*READING PASSAGE*:
^^^^^^^^^^^^^^^^

Algorithmic Bioinformatics

Sabrina Krakau

Overlap Module for NGS Pipeline

Academic Advisor: David Weese , Marcel Schulz (MPI)
Discipline: Bioinformatics
Degree: Bachelor of Science (B.Sc.)
Degree: Oct 22, 2009
Status: finished




The demand for efficient algorithms in Sequence Analysis is boosted by the recent advent of next generation sequencing (NGS) technologies that usually create megabases of sequencing output in one day. We develop a state-of-the-art pipeline in SeqAn that serves a number of different tasks. An important part of the pipeline, the overlap module, should be the topic for this thesis. The overlap module merges the information retained by read mapping to a genome with annotation information (for example genes, transcripts, known intervalls of genomic abberations like inversions, etc.) and can be used to measure gene expression levels with RNA-Seq data (NGS of mRNAs)[1] or to produce visualisation files for sequencing coverage.



[1] Marc Sultan, Marcel H. Schulz, Hugues Richard, Alon Magen, Andreas Klingenhoff, Matthias Scherf, Martin Seifert, Tatjana Borodina, Aleksey Soldatov, Dmitri Parkhomchuk, Dominic Schmidt, Sean O'Keeffe, Stefan Haas, Martin Vingron, Hans Lehrach and Marie-Laure Yaspo, A global view of gene activity and alternative splicing by deep sequencing of the human transcriptome. Science (2008), published online July 3.

^^^^^^^^^^^^^^^^

*PROVIDED RECORDS*:
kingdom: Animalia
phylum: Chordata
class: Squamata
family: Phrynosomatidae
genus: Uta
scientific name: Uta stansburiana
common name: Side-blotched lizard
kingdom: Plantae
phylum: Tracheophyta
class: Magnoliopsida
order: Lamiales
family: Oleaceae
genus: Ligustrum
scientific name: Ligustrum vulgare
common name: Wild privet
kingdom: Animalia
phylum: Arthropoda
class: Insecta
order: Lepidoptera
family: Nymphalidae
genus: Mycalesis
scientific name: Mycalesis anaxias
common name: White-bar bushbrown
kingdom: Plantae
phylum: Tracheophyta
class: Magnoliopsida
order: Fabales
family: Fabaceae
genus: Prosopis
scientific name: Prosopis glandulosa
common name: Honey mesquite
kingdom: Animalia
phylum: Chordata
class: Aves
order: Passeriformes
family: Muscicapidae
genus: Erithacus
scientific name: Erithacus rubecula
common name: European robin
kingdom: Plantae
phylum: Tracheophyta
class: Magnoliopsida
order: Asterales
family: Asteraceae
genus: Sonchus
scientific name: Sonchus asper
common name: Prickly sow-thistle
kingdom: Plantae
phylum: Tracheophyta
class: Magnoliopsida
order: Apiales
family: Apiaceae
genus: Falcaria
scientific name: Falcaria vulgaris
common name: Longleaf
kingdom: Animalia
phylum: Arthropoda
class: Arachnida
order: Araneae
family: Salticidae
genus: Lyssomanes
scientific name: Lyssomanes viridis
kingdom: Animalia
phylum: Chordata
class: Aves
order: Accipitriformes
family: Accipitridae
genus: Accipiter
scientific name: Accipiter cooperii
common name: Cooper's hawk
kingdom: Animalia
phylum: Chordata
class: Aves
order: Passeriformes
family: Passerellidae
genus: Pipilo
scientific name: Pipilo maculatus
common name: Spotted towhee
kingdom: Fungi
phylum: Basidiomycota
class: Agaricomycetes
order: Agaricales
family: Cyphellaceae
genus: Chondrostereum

^^^^^^^^^^^^^^^^

*YOUR OBJECTIVE*: Reproduce word for word the part of the thesis description that opens with the words containing "[1] Marc Sultan, Marcel" and closes with "online July 3.". The entries above are separate material, unrelated to the thesis description.

*SOLUTION FOR THIS TASK*:
[1] Marc Sultan, Marcel H. Schulz, Hugues Richard, Alon Magen, Andreas Klingenhoff, Matthias Scherf, Martin Seifert, Tatjana Borodina, Aleksey Soldatov, Dmitri Parkhomchuk, Dominic Schmidt, Sean O'Keeffe, Stefan Haas, Martin Vingron, Hans Lehrach and Marie-Laure Yaspo, A global view of gene activity and alternative splicing by deep sequencing of the human transcriptome. Science (2008), published online July 3.